In the real world, we don't have a speed limit of 5 miles per hour even though it would prevent all traffic deaths to lower it. It is equally ridiculous to claim that the United States should remain shut down until a virus in the same family as the common cold can no longer be detected anywhere - that will never happen. But a blanket consensus brought by averaging would mean Montana has to suffer economic hardship because residents of Manhattan chose to cluster on an island a few miles long and their mayor made cars so expensive that the most vulnerable people have to ride in crowded disease hotbeds from place to place.

A premature consensus created by hand-selected insiders is not a valid consensus.(4) It can lead to hasty decisions that kill businesses and cost trillions of dollars. Uncertainty, which includes acknowledging what we don't know, is also the way the models get improved. Picking a model and then moving economies based on that could be a recipe for disaster.

Few corporate journalists will say so, but coronavirus is actually a good test case for better adaptive management to disease risk because it is not deadly. I know, I know, I am going to be in your Twitter mentions and you will threaten to end my career for writing that, but it's true. There was no meltdown two years ago when 60,000 Americans died from flu so it is a little hypocritical to cancel culture everyone who notes that the same people at greatest risk of respiratory distress from COVID-19 were also at risk from influenza this year. Even kids die from flu but a year ago half of Americans said they didn't even consider bothering with a flu vaccine.(5)

We can't make decisions based on epidemiologists who get a lot of retweets either. Professor Neil Ferguson claimed 500,000 Brits would die unless they went into lockdown until June - and then had his married lover sneaking over to see him in violation of the policies he got England to implement. He didn't believe his own model, how can the British public? But if her husband was an expert in modeling and conceded Professor Lockdown was still right, that would really mean something.

The kind of meta-analysis approach in the paper is not new but because these techniques are also often abused by the same epidemiologists who told us bacon is as hazardous for your health as asbestos, it can still be hard to trust. But we do have to pick a spot and start somewhere, even without all of the data. After that, you can converge on a better answer.

So if I were on President Trump's advisory panel I would recommend some cranky old expert in statistics to oversee any recommendations involving models. Statistics experts can see all of the flaws in the numerical methodology epidemiologists use, they never believe the data or the modeler without fact-checking. They don't believe anything until the method is proven valid.

NOTES: 

(1) This century brought a desire to get one of those high-paying tenure jobs and schools are pushing out 6X as many PhDs as there are university jobs - so now only 10 percent of R01 applicants will get a grant.

(2) The same way few are willing to apply for a grant for a bold experiment that might fail. If you fail, your career could be over. It is much safer to create a modest experiment likely to succeed, which is why academia has become more incremental. 
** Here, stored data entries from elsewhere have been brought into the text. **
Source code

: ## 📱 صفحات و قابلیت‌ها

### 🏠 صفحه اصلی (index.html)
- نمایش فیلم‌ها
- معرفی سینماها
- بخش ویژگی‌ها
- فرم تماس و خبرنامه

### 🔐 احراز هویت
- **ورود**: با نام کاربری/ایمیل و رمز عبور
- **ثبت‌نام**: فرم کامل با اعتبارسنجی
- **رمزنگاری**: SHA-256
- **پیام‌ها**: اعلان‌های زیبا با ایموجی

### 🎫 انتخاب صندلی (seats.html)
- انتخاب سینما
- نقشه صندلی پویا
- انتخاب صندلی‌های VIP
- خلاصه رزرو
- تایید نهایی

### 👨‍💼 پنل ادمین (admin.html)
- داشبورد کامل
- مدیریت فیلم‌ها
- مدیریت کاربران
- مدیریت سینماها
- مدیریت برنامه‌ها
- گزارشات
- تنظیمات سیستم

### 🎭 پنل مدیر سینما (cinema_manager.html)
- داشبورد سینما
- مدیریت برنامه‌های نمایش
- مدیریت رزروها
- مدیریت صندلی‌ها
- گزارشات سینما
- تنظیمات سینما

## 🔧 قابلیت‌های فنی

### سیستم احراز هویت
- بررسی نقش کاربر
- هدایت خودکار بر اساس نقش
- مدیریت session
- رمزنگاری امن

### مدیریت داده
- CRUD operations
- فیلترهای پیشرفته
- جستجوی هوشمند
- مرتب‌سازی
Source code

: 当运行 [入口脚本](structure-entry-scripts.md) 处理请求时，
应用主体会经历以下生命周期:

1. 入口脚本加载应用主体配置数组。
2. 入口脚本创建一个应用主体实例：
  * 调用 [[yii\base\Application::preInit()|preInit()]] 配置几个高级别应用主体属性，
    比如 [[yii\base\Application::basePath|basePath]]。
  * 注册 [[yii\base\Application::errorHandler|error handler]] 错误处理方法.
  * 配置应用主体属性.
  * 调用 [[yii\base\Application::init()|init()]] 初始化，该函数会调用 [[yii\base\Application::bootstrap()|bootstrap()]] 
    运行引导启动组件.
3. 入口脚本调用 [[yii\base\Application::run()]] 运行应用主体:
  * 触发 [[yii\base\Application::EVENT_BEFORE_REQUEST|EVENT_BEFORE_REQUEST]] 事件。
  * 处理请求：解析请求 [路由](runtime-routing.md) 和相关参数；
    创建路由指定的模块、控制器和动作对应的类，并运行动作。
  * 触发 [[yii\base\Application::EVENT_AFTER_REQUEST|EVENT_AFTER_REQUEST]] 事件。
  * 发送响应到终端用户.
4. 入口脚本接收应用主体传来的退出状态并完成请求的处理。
(3) The only problem may be when politicians say there can be "no risk" as part of their political theater, like often happens with food, energy, chemicals, and medicine, but that lack of logic is not the problem for groups creating the models.

(4) If only epidemiology papers carried the kinds of warnings they set out to get placed on useful products using nothing more valid than cell cultures, studies in rats, and breezy correlation:


(5) In a recent survey, 25 percent still said they wouldn't take a vaccine to prevent COVID-19.